Brokers recommending bridging loans must make sure the borrowers are fully aware of all fees and charges. Are there minimum loan terms and early repayment charges? Is the interest charged only for the days the loan was outstanding. Thankfully transparency is increasing with in the marketplace and lenders are continuing to innovate to incorporate these standards.

In the past month Link Lending has launched an online case tracking facility offering registered brokers access to the progress of their cases from start to finish, at any time on any day of the week.

It allows users to see correspondence and documentation and all communications between the lender, solicitors, brokers and customers.

John Maclean, managing director at Link Lending, comments: “This latest addition to our communications technology has not been designed to replace the human element and stop brokers calling us. We are keen to stress that the class leading service standards we have brought to the sector will continue undiminished and we welcome any queries that brokers need to discuss.

"However brokers may need to check out the progress of their cases earlier and later than our office hours – especially in a lending sector that is characterised by clients that are often seeking very fast offers and advances.”

The need for speed

Speed has always been a vital element in bridging finance. Most bridging can help clients move quickly and capitalise on opportunities that they would have otherwise missed. In the long term this creates more business opportunities for both the client and you the introducer.

Unlike many other forms of finance, bridging is extremely time-sensitive. Individuals want the bridging monies in their bank accounts within days, or not at all. They need to move swiftly because the purchase is time sensitive.

If they cannot complete to the seller’s schedule, the preferential terms evaporate and the deal is off. This means that bridging lenders are experts in processing applications within very short timeframes.

In reality, bridging loans can facilitate many situations – from those facing repossession to family members who are expected to pay inheritance tax on a property before it is transferred into their name. Bridging loans are a powerful tool for companies and individuals who simply need a rapid cash injection.

Problem solver

A short-term financing solution may give a business and home owners the time to implement the necessary actions to solve more immediate problems. People in this position might consider the options of remortgaging or downsizing to bring their expenditure into line. They might also consider financing to overcome short-term adverse trade flows.

Ryneveld van der Horst, finance director at Bridgingloans.com, says: “Remortgaging is an effective way to reduce monthly outgoings and a short term loan can pay off any outstanding payments – providing property owners with time to shop around for a mortgage that is more affordable.

"In other cases, the answer may be to downsize to more affordable premises. As everyone knows, moving a business or a home is time consuming, awkward and, above all else, stressful. However, by taking out a bridging loan people can purchase before the old premises are actually sold.”

In the wake of the credit crunch and with the news from the Bank of England declaring that the rippling affect of this Summer’s credit crunch is far from over, the future still looks far from certain for many residential and commercial property buyers and owners.
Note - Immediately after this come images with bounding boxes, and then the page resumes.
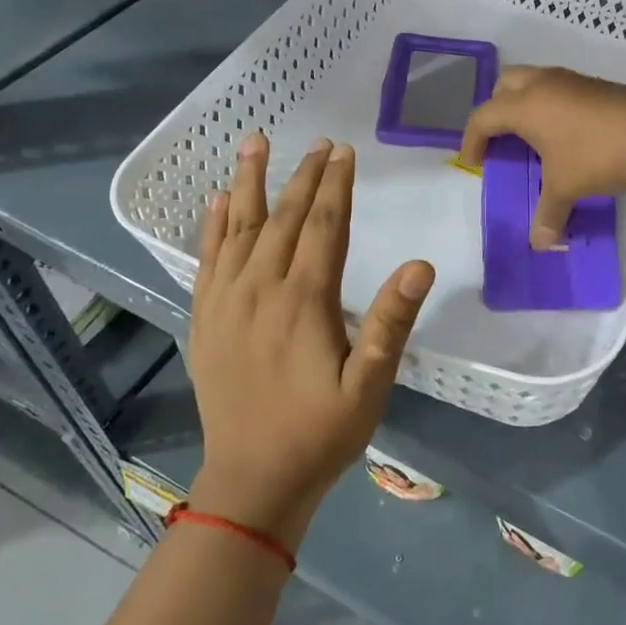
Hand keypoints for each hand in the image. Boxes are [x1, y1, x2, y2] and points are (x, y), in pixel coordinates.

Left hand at [185, 131, 433, 549]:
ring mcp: (225, 303)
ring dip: (248, 183)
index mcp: (303, 301)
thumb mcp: (369, 385)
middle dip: (304, 177)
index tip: (344, 151)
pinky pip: (206, 260)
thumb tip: (420, 265)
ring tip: (253, 143)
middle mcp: (260, 290)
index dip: (336, 186)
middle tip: (318, 143)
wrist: (252, 481)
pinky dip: (212, 227)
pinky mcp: (205, 320)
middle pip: (284, 219)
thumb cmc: (320, 433)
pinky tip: (216, 203)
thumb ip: (391, 323)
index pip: (324, 227)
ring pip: (238, 229)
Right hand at [459, 66, 625, 248]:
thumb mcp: (565, 188)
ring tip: (531, 136)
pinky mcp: (596, 84)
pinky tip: (564, 132)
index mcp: (525, 106)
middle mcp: (543, 84)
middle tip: (500, 137)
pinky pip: (560, 88)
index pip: (484, 117)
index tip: (472, 163)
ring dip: (525, 103)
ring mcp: (572, 80)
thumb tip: (541, 244)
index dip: (472, 140)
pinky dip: (551, 104)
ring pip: (534, 81)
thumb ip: (548, 214)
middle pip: (504, 84)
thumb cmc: (594, 157)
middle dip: (496, 108)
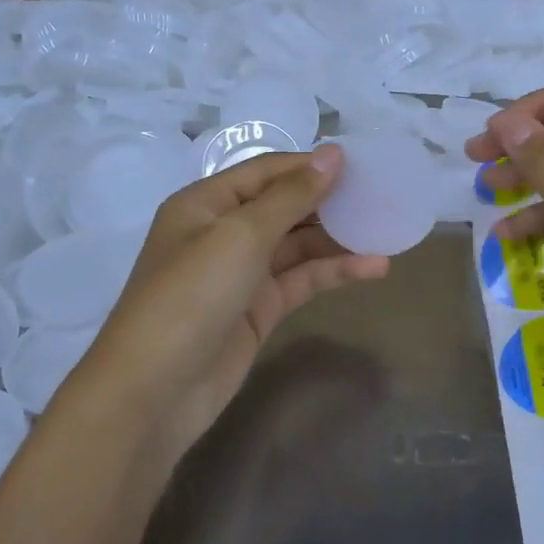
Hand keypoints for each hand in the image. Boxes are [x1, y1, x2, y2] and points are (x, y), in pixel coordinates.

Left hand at [66, 146, 388, 469]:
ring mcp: (242, 273)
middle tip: (382, 196)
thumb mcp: (240, 235)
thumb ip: (290, 196)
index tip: (363, 164)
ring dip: (339, 238)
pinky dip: (334, 272)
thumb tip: (333, 154)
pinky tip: (373, 267)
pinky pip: (301, 280)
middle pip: (284, 206)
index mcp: (206, 203)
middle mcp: (223, 232)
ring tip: (387, 230)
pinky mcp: (259, 309)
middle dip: (330, 201)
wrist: (156, 389)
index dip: (312, 165)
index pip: (267, 171)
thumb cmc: (191, 295)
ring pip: (298, 245)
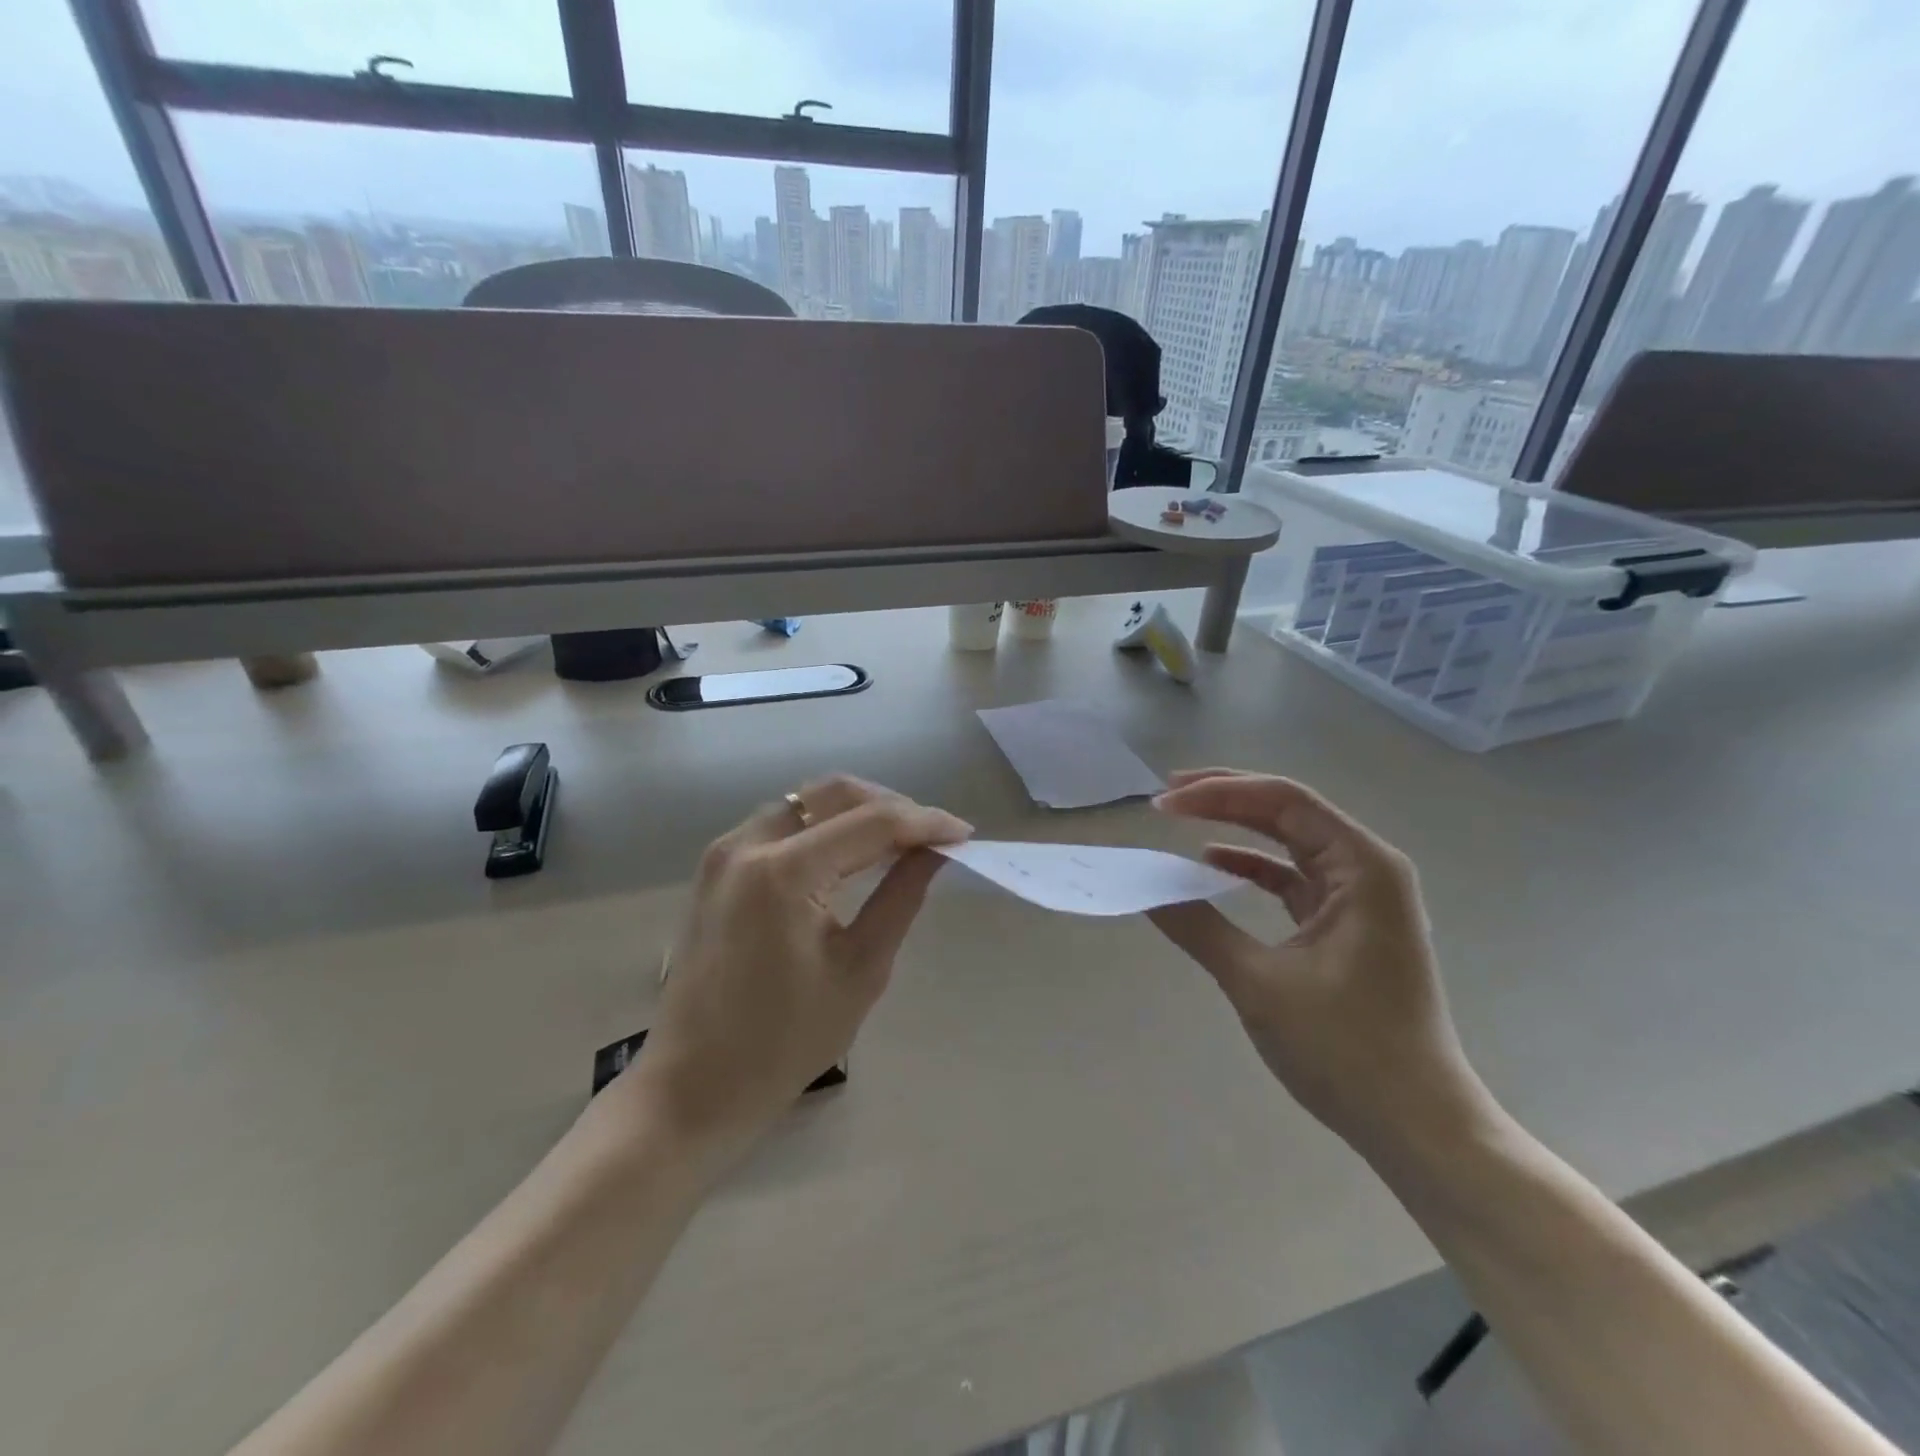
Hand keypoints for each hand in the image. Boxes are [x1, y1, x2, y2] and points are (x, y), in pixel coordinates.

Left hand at [628, 775, 971, 1172]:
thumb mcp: (860, 969)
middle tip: (933, 836)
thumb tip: (937, 851)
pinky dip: (824, 827)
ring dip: (857, 811)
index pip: (871, 822)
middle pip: (834, 793)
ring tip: (900, 842)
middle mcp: (747, 843)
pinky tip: (852, 852)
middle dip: (892, 805)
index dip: (925, 822)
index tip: (964, 833)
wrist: (694, 1084)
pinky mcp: (718, 866)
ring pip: (806, 801)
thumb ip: (901, 896)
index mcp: (783, 873)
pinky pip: (782, 823)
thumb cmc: (784, 1042)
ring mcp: (725, 851)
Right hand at [1147, 769, 1487, 1151]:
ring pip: (1290, 841)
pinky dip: (1253, 868)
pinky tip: (1214, 867)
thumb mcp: (1260, 983)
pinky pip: (1294, 878)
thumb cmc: (1347, 1050)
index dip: (1219, 793)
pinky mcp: (1348, 925)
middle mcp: (1367, 869)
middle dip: (1225, 798)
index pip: (1283, 802)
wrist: (1418, 1126)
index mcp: (1362, 868)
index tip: (1164, 803)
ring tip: (1182, 817)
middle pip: (1289, 811)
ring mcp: (1361, 898)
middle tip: (1166, 797)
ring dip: (1237, 827)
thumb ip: (1198, 927)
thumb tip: (1144, 889)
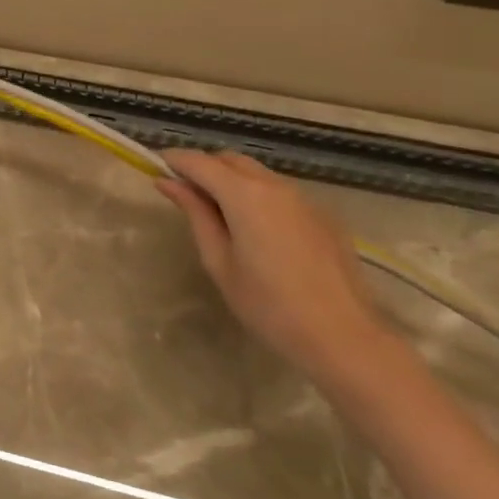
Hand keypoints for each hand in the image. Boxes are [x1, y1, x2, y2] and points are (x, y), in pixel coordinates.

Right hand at [158, 150, 394, 384]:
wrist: (345, 338)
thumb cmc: (268, 305)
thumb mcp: (219, 261)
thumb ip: (195, 214)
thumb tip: (168, 182)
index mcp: (244, 195)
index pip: (199, 162)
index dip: (174, 160)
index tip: (154, 166)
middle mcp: (275, 186)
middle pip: (230, 160)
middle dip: (204, 167)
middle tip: (184, 193)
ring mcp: (304, 199)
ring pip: (257, 174)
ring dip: (232, 180)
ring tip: (218, 213)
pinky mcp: (324, 216)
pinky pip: (280, 192)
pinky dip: (258, 196)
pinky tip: (256, 229)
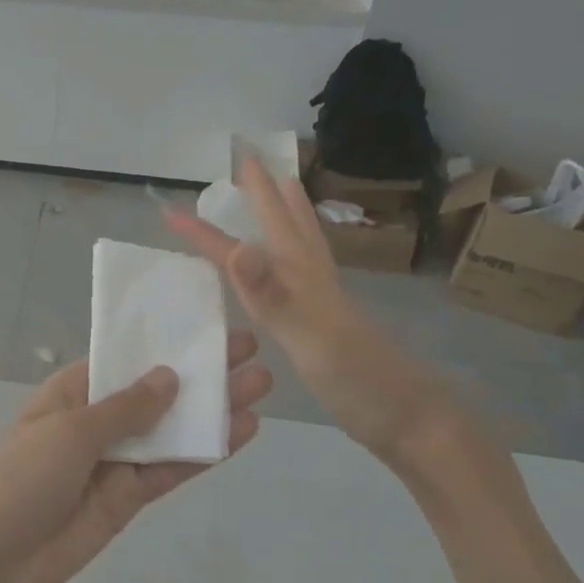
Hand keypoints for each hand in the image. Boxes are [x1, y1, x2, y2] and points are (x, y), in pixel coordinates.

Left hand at [0, 333, 269, 582]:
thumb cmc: (23, 477)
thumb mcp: (71, 431)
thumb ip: (125, 408)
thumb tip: (169, 376)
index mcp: (72, 394)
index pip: (124, 360)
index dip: (163, 344)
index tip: (206, 327)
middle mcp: (96, 422)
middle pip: (155, 393)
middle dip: (198, 374)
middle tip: (251, 351)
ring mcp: (114, 461)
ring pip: (170, 431)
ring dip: (210, 411)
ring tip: (260, 385)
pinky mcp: (128, 498)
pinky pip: (169, 470)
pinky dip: (202, 454)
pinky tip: (240, 432)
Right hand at [167, 158, 444, 458]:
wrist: (414, 420)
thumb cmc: (358, 380)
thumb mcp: (309, 335)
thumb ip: (273, 292)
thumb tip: (238, 246)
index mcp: (300, 278)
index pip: (240, 246)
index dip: (204, 230)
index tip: (169, 211)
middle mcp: (312, 280)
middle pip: (286, 224)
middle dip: (264, 192)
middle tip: (249, 161)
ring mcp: (324, 300)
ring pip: (303, 243)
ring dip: (289, 212)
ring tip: (284, 187)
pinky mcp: (329, 321)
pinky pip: (304, 272)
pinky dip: (295, 252)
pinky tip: (294, 266)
Horst adds: “However, working with specialist bridging loan providers – particularly those that are principal lenders with complete control over their lending – can help ensure maximum flexibility to cope with any specific circumstances that clients may have.”

If the old image of bridging being 'lending of last resort' is shed and universal standards for the sector achieved , brokers should be able to sell bridging loans to their clients in full confidence they are getting a fair and transparent deal. How far this is away is unknown but at the speed bridging finance moved then it may be sooner than you think.